### Passage given
-- -- --
During the period of December 2, 2020 (inception) through December 31, 2020, the Company received advances of $6,000 from an investor to pay operating expenses. The advance is unsecured, non-interest bearing and payable on demand. During the nine months ended September 30, 2021, the Company received $70,000 in advances from shareholders and repaid $16,000 in advances. As of September 30, 2021 and December 31, 2020, the advances totaled $60,000 and $6,000, respectively.

 

Note payable

 

In June 2021, the Company entered into a Premium Finance Agreement related to various insurance policies. The policy premiums total $90,826 for a one year policy period. The Company financed $63,556 of the policy over a nine month period. The monthly payments under the agreement are due in ten installments of $6,666, at an annual interest rate of 6.80%.

 

Note 5.      Equity

 

The Company is currently authorized to issue up to 200,000,000 shares of common stock with a par value of $0.0001. In addition, the Company is authorized to issue 20,000,000 shares of preferred stock with a par value of $0.0001. The specific rights of the preferred stock, when so designated, shall be determined by the board of directors.

 

During the nine months ended September 30, 2021, the Company issued 7,525,000 shares of its common stock to founders at par value of $0.0001 per share. The Company received proceeds of $752 related to the issuance of shares.

 

During the nine months ended September 30, 2021, the Company issued 10,000,000 shares of its common stock to Fourth Wave related to the transfer of their technology at par value of $0.0001 per share. This transaction was contemplated at the founding of our Company and valued at $0.0001 which was the same price the founders paid for common stock. As a result of this transaction, Fourth Wave is a significant shareholder of the Company.
-- -- --
### Prompt 1
List every share count that the passage mentions.
### Prompt 2
In the passage, what annual interest rate does the Premium Finance Agreement carry?
The records aren't needed for this work.
-- -- --
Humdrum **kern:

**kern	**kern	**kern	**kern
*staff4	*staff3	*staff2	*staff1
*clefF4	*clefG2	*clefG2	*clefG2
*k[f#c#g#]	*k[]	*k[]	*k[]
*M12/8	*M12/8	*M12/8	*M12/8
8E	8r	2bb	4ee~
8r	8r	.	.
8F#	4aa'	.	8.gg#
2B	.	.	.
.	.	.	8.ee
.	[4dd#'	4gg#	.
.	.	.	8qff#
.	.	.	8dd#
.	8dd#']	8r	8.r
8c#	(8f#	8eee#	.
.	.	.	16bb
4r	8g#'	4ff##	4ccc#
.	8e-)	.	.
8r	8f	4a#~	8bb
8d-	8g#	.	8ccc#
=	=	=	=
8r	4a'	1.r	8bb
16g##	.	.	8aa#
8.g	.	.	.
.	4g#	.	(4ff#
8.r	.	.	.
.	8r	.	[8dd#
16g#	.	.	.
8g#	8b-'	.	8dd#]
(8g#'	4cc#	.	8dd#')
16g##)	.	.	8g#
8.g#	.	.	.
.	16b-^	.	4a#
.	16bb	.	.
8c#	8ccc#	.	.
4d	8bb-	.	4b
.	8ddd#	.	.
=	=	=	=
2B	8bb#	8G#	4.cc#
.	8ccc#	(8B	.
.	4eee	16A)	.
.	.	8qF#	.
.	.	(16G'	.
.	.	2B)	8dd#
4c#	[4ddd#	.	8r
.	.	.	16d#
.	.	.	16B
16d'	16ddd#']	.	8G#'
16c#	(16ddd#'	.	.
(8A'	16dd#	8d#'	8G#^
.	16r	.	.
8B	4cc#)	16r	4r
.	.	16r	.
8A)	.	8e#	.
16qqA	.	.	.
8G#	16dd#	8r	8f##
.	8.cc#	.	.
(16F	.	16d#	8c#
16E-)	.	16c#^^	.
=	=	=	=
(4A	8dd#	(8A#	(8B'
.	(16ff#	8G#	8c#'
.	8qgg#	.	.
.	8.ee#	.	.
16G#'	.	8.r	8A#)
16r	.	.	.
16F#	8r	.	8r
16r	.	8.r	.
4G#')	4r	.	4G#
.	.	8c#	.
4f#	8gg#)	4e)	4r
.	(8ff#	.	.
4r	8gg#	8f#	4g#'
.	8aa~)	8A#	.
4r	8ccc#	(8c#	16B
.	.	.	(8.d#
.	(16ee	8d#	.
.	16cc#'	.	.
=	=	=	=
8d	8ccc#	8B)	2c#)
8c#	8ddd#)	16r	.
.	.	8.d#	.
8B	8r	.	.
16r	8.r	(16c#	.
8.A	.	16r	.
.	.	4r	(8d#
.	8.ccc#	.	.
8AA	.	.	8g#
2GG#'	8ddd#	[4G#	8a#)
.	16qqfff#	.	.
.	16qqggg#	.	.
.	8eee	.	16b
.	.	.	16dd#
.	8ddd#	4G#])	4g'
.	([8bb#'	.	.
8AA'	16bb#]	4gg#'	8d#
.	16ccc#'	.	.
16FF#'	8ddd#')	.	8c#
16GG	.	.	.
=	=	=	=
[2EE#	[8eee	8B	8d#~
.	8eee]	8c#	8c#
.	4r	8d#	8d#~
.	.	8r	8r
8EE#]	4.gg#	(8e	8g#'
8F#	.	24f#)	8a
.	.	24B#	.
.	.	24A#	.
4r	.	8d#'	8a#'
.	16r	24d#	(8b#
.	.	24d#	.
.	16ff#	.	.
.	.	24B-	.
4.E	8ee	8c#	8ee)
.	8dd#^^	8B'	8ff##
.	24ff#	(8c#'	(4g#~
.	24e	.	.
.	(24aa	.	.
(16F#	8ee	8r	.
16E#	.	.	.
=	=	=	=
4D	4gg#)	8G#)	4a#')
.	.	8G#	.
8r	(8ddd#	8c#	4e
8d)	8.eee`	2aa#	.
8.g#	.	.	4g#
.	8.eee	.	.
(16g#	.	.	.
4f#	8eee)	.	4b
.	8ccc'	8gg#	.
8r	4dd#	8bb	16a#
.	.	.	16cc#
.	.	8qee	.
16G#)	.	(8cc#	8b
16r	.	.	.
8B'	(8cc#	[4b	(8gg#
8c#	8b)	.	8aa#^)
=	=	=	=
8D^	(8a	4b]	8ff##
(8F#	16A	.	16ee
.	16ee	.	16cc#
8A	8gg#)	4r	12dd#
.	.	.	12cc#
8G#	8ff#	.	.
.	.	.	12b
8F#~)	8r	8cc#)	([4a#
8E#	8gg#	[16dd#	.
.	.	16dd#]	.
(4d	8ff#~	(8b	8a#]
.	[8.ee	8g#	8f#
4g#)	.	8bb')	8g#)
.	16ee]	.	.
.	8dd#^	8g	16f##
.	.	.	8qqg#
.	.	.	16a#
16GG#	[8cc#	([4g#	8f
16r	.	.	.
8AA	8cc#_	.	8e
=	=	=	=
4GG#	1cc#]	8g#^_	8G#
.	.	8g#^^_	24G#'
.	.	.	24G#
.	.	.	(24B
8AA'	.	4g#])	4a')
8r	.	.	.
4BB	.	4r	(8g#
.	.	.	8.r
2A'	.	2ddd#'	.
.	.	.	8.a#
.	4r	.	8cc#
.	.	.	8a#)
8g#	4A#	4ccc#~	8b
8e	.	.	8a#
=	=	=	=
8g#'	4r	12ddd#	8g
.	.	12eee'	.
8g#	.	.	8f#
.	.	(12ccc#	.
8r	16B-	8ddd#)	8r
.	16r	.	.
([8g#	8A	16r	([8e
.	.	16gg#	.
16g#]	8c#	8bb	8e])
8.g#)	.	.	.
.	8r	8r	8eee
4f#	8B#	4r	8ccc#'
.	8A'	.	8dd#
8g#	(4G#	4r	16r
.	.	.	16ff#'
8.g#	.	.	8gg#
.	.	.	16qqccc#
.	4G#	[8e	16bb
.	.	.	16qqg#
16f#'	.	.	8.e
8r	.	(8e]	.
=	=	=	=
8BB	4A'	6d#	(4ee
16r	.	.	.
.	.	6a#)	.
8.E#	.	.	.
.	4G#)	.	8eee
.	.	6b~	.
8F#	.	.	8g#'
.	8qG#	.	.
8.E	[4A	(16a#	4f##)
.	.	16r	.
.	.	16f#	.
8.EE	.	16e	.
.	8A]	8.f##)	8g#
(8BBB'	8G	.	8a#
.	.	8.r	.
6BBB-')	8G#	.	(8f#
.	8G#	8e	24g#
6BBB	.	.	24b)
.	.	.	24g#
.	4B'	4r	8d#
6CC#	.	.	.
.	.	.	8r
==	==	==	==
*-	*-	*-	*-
-- -- --
### Written response 1
200,000,000; 20,000,000; 7,525,000; 10,000,000

### Written response 2
6.80%